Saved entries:
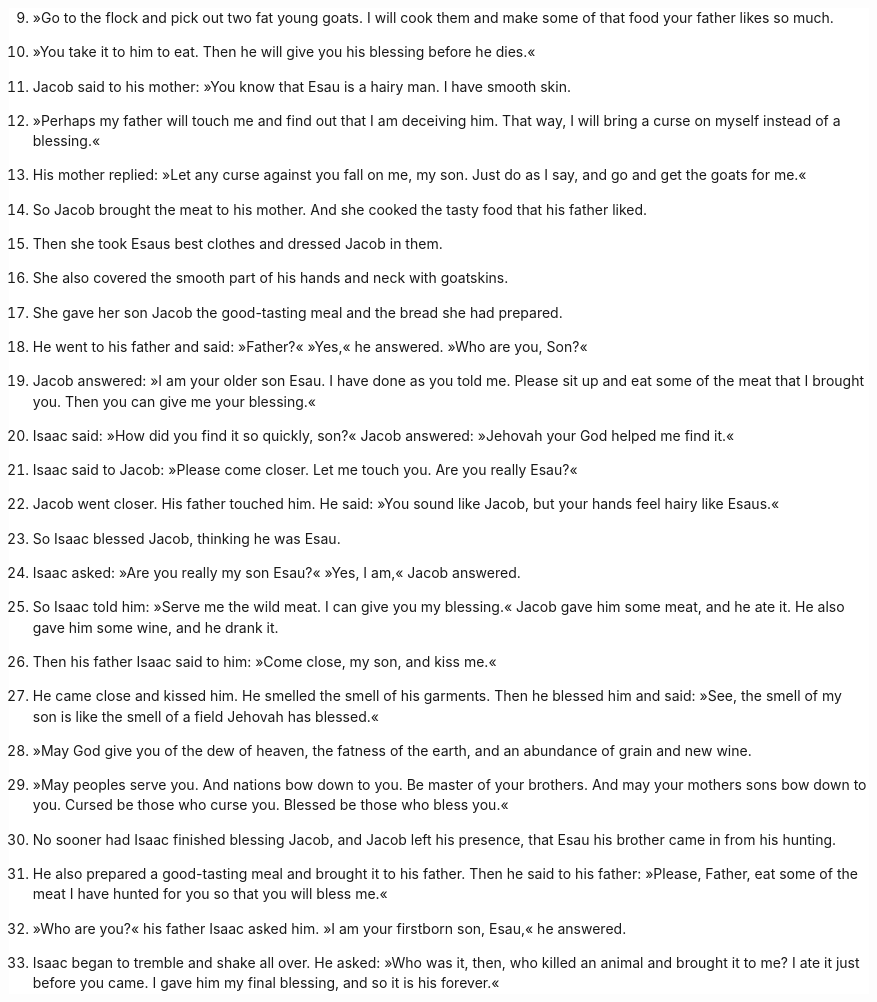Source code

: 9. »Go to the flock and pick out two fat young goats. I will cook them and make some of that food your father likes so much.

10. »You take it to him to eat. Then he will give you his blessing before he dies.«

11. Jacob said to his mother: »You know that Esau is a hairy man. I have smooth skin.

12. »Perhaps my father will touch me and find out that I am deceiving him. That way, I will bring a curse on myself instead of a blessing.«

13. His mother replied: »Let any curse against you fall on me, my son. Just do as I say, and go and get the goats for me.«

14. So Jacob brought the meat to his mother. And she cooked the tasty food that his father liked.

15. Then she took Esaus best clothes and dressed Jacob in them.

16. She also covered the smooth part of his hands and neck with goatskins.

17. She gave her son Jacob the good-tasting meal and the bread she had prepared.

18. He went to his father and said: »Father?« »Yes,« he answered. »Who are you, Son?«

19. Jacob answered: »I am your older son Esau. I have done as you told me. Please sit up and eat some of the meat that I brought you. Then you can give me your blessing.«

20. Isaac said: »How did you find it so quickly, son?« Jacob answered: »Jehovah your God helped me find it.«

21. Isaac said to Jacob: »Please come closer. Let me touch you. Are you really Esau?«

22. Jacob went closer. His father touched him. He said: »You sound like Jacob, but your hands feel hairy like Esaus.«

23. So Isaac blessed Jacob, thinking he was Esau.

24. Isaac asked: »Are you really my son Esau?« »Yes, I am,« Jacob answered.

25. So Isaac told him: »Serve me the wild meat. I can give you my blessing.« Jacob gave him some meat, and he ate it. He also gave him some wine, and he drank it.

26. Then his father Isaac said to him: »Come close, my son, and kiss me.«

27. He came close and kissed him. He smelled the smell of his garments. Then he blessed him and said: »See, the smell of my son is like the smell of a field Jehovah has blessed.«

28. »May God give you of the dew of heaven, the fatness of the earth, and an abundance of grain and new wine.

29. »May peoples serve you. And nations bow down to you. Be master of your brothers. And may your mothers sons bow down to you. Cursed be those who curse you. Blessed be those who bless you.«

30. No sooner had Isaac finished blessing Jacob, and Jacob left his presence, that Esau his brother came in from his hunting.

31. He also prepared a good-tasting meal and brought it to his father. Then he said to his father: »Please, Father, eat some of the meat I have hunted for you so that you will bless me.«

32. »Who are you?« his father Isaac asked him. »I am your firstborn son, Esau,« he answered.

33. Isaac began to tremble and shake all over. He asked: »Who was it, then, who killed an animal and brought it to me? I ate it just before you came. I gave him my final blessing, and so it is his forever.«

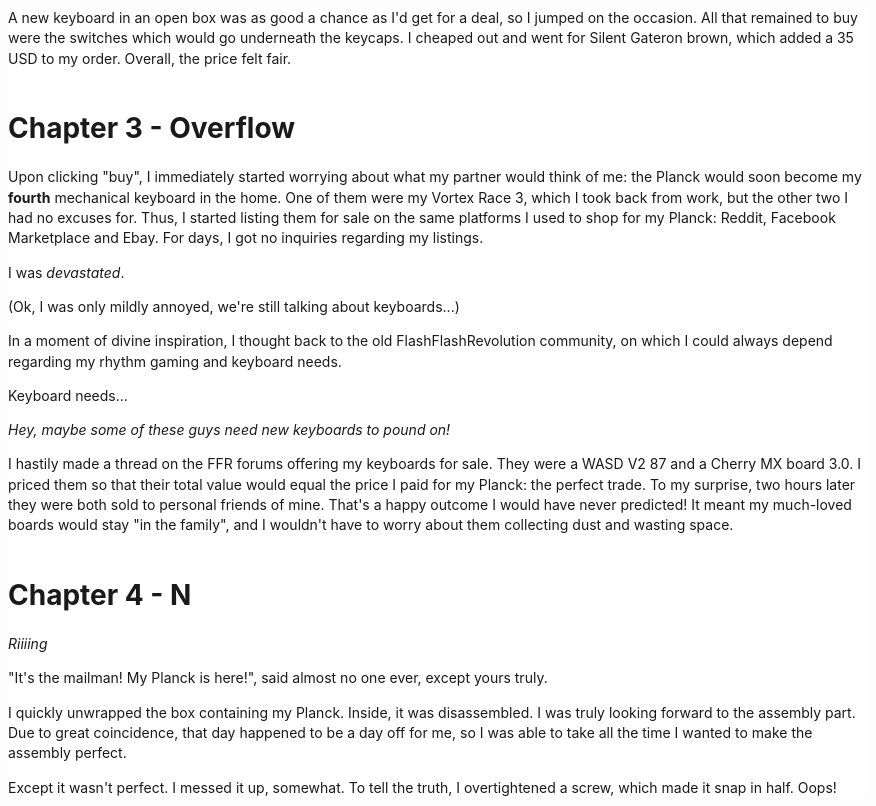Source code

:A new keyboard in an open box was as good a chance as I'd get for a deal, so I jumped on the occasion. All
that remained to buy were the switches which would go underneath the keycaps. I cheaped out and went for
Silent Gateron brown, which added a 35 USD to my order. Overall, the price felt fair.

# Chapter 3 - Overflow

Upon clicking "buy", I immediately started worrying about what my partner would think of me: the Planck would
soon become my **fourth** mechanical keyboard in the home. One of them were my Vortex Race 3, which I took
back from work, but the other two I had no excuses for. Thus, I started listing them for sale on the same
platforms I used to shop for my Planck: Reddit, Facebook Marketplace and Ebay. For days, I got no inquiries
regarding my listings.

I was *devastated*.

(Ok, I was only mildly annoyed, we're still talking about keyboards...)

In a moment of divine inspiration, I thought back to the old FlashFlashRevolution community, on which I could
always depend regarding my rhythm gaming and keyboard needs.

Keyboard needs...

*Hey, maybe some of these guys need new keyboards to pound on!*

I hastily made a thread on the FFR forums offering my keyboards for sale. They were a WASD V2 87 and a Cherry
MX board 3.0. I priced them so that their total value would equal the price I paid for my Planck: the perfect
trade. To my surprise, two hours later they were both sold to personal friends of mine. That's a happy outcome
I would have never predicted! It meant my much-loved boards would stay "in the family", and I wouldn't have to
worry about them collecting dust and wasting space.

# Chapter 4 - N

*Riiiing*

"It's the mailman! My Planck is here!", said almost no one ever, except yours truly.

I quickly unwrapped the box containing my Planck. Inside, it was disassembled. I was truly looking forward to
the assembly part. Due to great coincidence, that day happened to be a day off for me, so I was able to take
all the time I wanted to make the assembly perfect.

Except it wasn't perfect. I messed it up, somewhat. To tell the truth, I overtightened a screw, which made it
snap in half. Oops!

Activity:
Throughout the records, the word "back" shows up on certain lines. Report how many lines, with only the number.

Solution for this problem:
2